Basic understanding of biological clock advances

Writing this week in the journal Science,  researchers at Harvard describe
what causes a trio of proteins, if placed in a test tube with the
common biochemical fuel ATP as a source of phosphate, to function as a
minimalist biological clock of sorts, maintaining an accurate circadian
rhythm for long periods of time.

The new Harvard work builds upon research reported in 2005 by
biologist Takao Kondo and colleagues at Nagoya University in Japan.
That team initially reported that a circadian clock could be
reconstituted in a test tube solely with three proteins and ATP.

“The most striking feature of this circadian oscillator is its
precision,” says Erin K. O’Shea, professor of molecular and cellular
biology and chemistry and chemical biology in Harvard’s Faculty of Arts
and Sciences (FAS), director of the FAS Center for Systems Biology, and
Howard Hughes Medical Institute investigator. “Even in the absence of
external cues — in total darkness — these minuscule protein-based
clocks can maintain precision to a small fraction of a day over several
weeks.”

O’Shea, postdoctoral researcher Michael J. Rust, graduate student
Joseph S. Markson, and colleagues studied circadian rhythms in
cyanobacteria, better known as blue-green algae. These simple
organisms, responsible for some 70 percent of the Earth’s
photosynthesis, devote most of their energies toward just two
biological processes: photosynthesis and reproduction.

The scientists scrutinized the activity of three bacterial proteins
known as KaiA, KaiB, and KaiC. They found that during the daytime, KaiC
is cyclically phosphorylated at two amino acid residues: first at a
specific threonine, and then at a specific serine.
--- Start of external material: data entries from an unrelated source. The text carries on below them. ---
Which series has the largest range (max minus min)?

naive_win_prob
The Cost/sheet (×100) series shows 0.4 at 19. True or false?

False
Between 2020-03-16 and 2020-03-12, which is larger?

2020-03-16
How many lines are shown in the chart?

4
During nighttime
hours, the two amino acids are dephosphorylated in the same order.

The KaiA protein promotes the phosphorylation of KaiC, and KaiB,
sensing one of the phosphorylated forms of KaiC, blocks KaiA’s
activity, creating an intricate biochemical dance that results in a
nearly perfect 24-hour oscillation. The researchers’ subsequent
mathematical analysis confirmed that this distinctive dynamic would, in
fact, reproduce a circadian period.

The bacterial proteins studied by O’Shea, Rust, Markson, and
colleagues are not known to exist in humans, but the researchers say
their findings illuminate general feedback mechanisms that could serve
to establish chronological oscillations in a whole host of organisms.
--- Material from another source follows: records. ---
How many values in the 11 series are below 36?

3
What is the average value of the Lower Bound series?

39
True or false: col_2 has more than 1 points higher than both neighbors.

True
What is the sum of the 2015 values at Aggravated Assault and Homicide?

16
“It’s unknown whether such a mechanism is at the core of all
circadian clocks,” says Rust, a postdoctoral researcher in Harvard’s
Department of Molecular and Cellular Biology. “It’s the simplest
chemical oscillator known, and we are looking at it as a possible model
for other species.”

O’Shea says the 2005 finding by Kondo and colleagues that a
cyanobacterial circadian clock could be recreated in a test tube using
only three proteins and ATP surprised researchers because it showed
that some circadian rhythms are driven solely by protein-protein
interactions.

“It demonstrated that circadian clocks can operate independently of
DNA and most cellular components, contradicting the previous prevailing
theory that an entire organism was likely needed to maintain a clock,”
she says.

O’Shea, Rust, and Markson’s co-authors are William S. Lane at
Harvard and Daniel S. Fisher at Stanford University. The research was
sponsored by HHMI and the National Science Foundation.